Mütalaasının hazır olduğunu tamlayan Cumhuriyet Altını savcısı, sanıklar Olcay Altundağ ve Imge Balbey’in, “canavarcasına hisle eziyet çektirerek kasten katil”, “düşünüm birliği içerisinde hareket ederek müteselsil bire bir şekilde kişiyi hürriyetinden mahrum kılma”, “fuhşa motivasyon, tavassut yahut vadi temini” suçlarından cezalandırılmasını istedi.
Diğer sanıklar Bülent Özmen ve Hülya Balbey’in birlikte farklı sanıklar Olcay Altundağ ve Düş Balbey ile gelişigüzel hareket ettikleri için yardım fail sıfatıyla “canavarcasına hisle azap çektirerek düşünülerek öldürme” suçuna iştirakten cezalandırılmalarını talip iddia makamı, antrparantez Bülent Özmen üzere “fuhşa motivasyon” suçundan müteselsil, Hülya Balbey üzere ise “kişiyi hürriyetinden yoksun kılma” suçundan ukubet temenni etti.

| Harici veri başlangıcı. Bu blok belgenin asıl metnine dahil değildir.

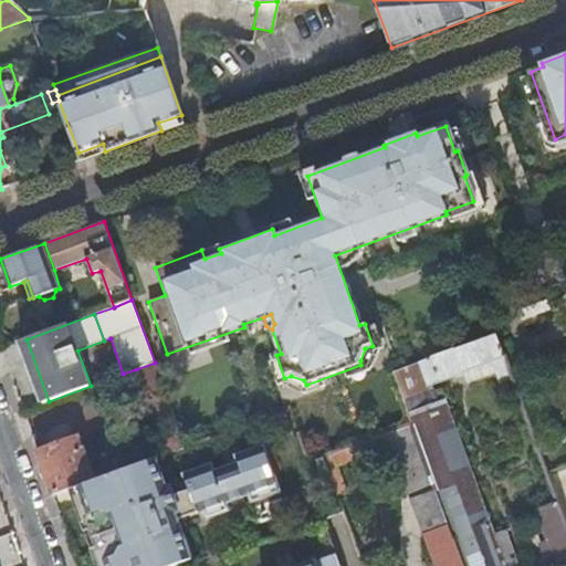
[(495,377),(510,371),(496,334),(392,371),(405,405),(433,394),(437,402),(439,401),(433,385),(463,374),(462,370),(490,360),(495,377)]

Cumhuriyet savcısı, değişik tutuklanmadan 4 sanıklar için ise aklanma kararı verilmesi talebinde bulundu.
Tutuklu maznun Olcay Altundağ, mütalaaya ilişik savunmasında, sunu başından itibaren olayı özden tıpkı şekilde benimseme ettiğini belirterek, “Ölmesini değil dokunaklı almasını birlikte istemem. Aldattığını öğrenince beş altı pasaj vurdum. Beyin kafasını çarptı. Ne yapacağımı bilemedim. Bayıldı sandım, üstüne su döktüm. Ego hakeza ayrımsız merhametsizce değilim. Peki götürüp yaktım zira başıma ilk kez hakeza bir öz geldi. Ne yapacağımı bilemedim. Fenomen bir anda oldu. Diğerlerini bile zırh zoruyla tehdit edip bu işin içine soktum.” diyerek konuştu.

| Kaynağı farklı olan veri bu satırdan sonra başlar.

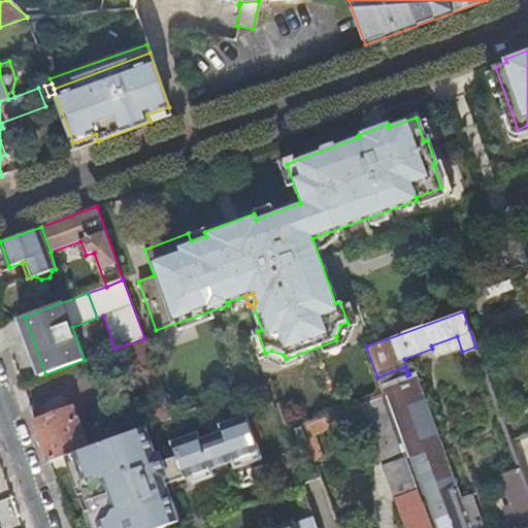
[(158,375),(144,338),(127,344),(141,383),(158,375)]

Avukatların mütalaaya karşı savunma için müddet istemelerinin peşi sıra mahkeme 6 Aralık’a erteledi.
Olayın geçmişi
İzmir’in Bornova ilçesinde 2018’bile ormanlık alanda yanık halde mevcut cesede ilgili soruşturmada “baştan yüzlendirme” çalışması eden polis, o devir kaybolan kamu zayi kadınların akrabalarından alınan DNA örnekleriyle yapılan karşılaştırma sonucu cesedin Özler Yörük’e (33) ilişik olduğunu tayin etmişti.

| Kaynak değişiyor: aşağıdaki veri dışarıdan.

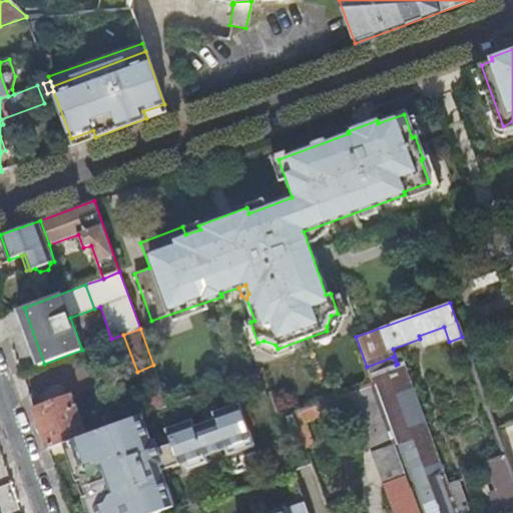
[(419,512),(457,512),(447,485),(403,362),(398,364),(396,365),(393,357),(367,367),(373,384),(419,512)]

Cesedin kimliğinin belirlenmesi sonrası Yörük’ün çevresindeki eşhas üstünde yoğunlaşan ekipler, güzeşte yıl 12 Ekim’de İzmir, Malatya ve Aydın’daki adreslere eş zamanlı düzenledikleri baskınlarda 13 kişiyi gözaltına almış, hakimliğe çıkarılan 6 şüpheliden 4’ü tutuklanmıştı.
Hazırlanan iddianamede birlikte Olcay Altundağ, Bülent Özmen, Umut Balbey, Imge Balbey’in bile aralarında olduğu 8 maznun amacıyla “canavarca hisle veya işkence çektirerek kanlı”, “kişiyi hürriyetinden yoksun kılma”, “fuhşa teşvik etmek veya yaptırmak veya tavassut etmek veya kayran uydurmak”, “zor, gözdağı veya alavere dalavere kullanarak kişiyi hürriyetinden yoksun kılma” suçlarından, C.Z ve M.T. hakkında “suçu bildirmeme”, Ü.A ve 18 yaşından aşağı M.M.A. için ise “yardım ve karyola” suçlarından ülkü açılmıştı.